Work order 1:
Answer these questions from the press release:
(a) From which city was the press release issued?
(b) Which agency rated Swiss Prime Site A3?
(c) What fixed annual coupon range is expected for the notes?
Work order 2: List every percentage figure that appears in the press release.
Work order 3: Reproduce the press release starting at the words "Swiss Prime Site AG /" and ending after the words "of this announcement.".

Text excerpt:
***

Swiss Prime Site intends to issue CHF 250 million convertible notes due 2030

Swiss Prime Site AG / Key word(s): Bond/Real Estate
Swiss Prime Site intends to issue CHF 250 million convertible notes due 2030

23-May-2023 / 07:30 CET/CEST
Release of an ad hoc announcement pursuant to Art. 53 LR
The issuer is solely responsible for the content of this announcement.


Ad Hoc announcement pursuant to article 53 LR

PRESS RELEASE

Zug, 23 May 2023

  • Expected fixed coupon of between 1.125% – 1.625% per annum with a conversion price that is expected at a premium of between 10% – 15% to the reference share price
  • Proceeds to be used to refinance upcoming convertible debt maturity as well as its real estate development projects

Swiss Prime Site AG («Swiss Prime Site»), rated A3 by Moody’s, intends to issue CHF 250 million senior convertible notes due 2030 (the «SPS Convertible Loan Notes») to refinance its real estate portfolio and upcoming debt maturities. The SPS Convertible Loan Notes will be convertible into registered shares («shares») of Swiss Prime Site (or, at the option of Swiss Prime Site, cash or a combination of shares and cash) and will serve as security for exchangeable notes concurrently issued by a financing vehicle to investors.

***

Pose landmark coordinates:

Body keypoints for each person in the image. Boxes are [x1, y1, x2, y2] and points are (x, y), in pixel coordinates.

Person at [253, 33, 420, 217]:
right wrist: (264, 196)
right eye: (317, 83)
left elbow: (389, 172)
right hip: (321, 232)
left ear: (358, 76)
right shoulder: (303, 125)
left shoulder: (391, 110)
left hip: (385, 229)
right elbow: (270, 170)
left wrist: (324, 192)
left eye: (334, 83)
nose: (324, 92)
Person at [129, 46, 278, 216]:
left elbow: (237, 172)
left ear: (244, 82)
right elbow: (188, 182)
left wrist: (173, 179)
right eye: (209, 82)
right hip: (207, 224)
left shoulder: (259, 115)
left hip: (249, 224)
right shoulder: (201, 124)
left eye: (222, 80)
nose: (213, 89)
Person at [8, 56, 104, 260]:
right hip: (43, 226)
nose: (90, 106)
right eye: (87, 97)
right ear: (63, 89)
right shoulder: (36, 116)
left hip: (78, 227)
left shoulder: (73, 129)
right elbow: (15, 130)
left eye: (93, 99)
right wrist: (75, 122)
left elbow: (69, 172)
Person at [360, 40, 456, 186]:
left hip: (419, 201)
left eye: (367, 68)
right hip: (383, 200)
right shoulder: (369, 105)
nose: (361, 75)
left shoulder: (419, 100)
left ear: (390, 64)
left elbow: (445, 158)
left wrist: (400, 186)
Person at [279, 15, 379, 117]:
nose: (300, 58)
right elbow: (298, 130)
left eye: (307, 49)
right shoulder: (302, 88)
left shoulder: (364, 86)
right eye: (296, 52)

***

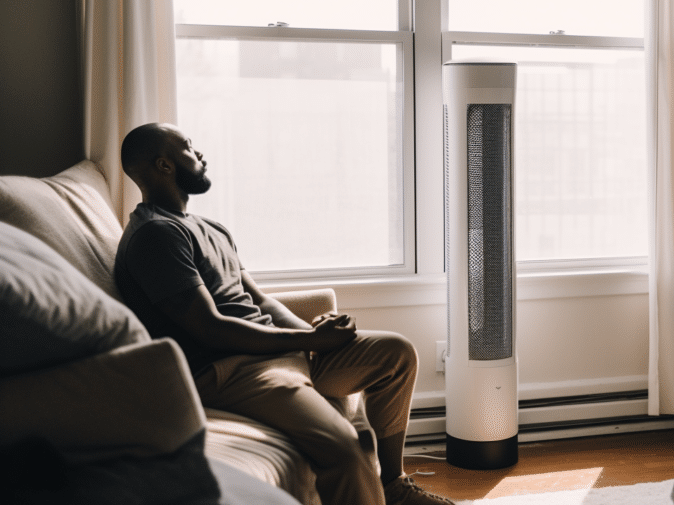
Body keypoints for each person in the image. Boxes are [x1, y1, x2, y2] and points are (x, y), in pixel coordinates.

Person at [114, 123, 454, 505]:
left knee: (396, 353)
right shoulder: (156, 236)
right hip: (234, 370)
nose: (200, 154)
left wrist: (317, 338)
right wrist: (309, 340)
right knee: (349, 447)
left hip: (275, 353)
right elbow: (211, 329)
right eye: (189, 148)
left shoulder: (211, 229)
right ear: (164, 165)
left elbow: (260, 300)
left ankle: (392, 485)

***

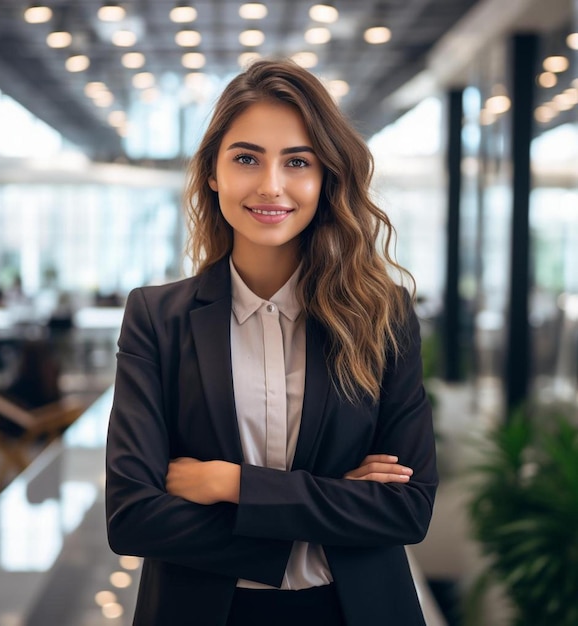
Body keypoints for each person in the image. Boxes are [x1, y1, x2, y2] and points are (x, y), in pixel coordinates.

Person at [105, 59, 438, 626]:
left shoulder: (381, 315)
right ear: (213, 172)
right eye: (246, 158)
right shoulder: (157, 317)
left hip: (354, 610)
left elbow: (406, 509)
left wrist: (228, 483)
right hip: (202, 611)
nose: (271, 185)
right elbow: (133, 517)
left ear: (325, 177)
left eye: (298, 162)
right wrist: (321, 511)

***

Written reply 1:
(a) Zug
(b) Moody's
(c) Between 1.125% and 1.625% per annum

Written reply 2: 1.125%, 1.625%, 10%, 15%

Written reply 3:
Swiss Prime Site AG / Key word(s): Bond/Real Estate
Swiss Prime Site intends to issue CHF 250 million convertible notes due 2030

23-May-2023 / 07:30 CET/CEST
Release of an ad hoc announcement pursuant to Art. 53 LR
The issuer is solely responsible for the content of this announcement.